This study addresses the challenge of risk stratification for chronic kidney disease (CKD) progression among acute kidney injury (AKI) patients. We propose a multimodal framework integrating longitudinal ICD code embedding clustering with dynamic serum creatinine trajectories to define 15 distinct post-AKI clinical states. Using multistate modeling and Cox survival analysis, we characterize CKD transition pathways and heterogeneous risk factor effects across states. In a cohort of 20,699 AKI patients, 17% progressed to CKD while 75% remained stable. Our analysis systematically reveals differential associations of both conventional (e.g., diabetes) and novel risk factors—including specific infection code combinations and medication exposure patterns—across clinical states. The framework enables dynamic modeling of AKI-to-CKD progression trajectories and delivers interpretable, subgroup-specific risk prediction, supporting timely, precision-targeted interventions.

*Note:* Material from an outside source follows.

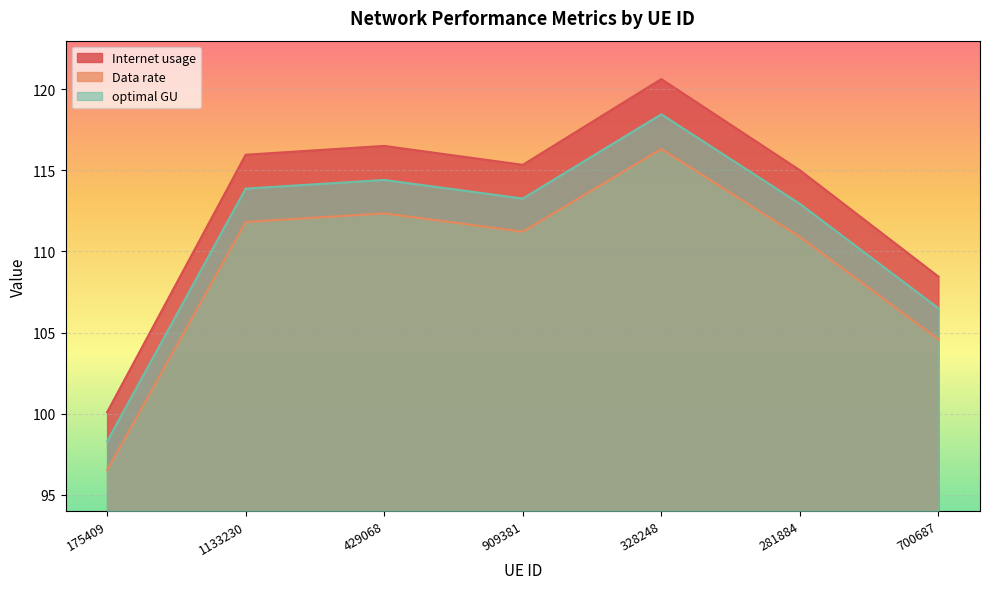

How many categories are shown in the chart?

7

Patients with acute kidney injury (AKI) are at high risk of developing chronic kidney disease (CKD), but identifying those at greatest risk remains challenging. We used electronic health record (EHR) data to dynamically track AKI patients' clinical evolution and characterize AKI-to-CKD progression. Post-AKI clinical states were identified by clustering patient vectors derived from longitudinal medical codes and creatinine measurements. Transition probabilities between states and progression to CKD were estimated using multi-state modeling. After identifying common post-AKI trajectories, CKD risk factors in AKI subpopulations were identified through survival analysis. Of 20,699 patients with AKI at admission, 3,491 (17%) developed CKD. We identified fifteen distinct post-AKI states, each with different probabilities of CKD development. Most patients (75%, n=15,607) remained in a single state or made only one transition during the study period. Both established (e.g., AKI severity, diabetes, hypertension, heart failure, liver disease) and novel CKD risk factors, with their impact varying across these clinical states. This study demonstrates a data-driven approach for identifying high-risk AKI patients, supporting the development of decision-support tools for early CKD detection and intervention.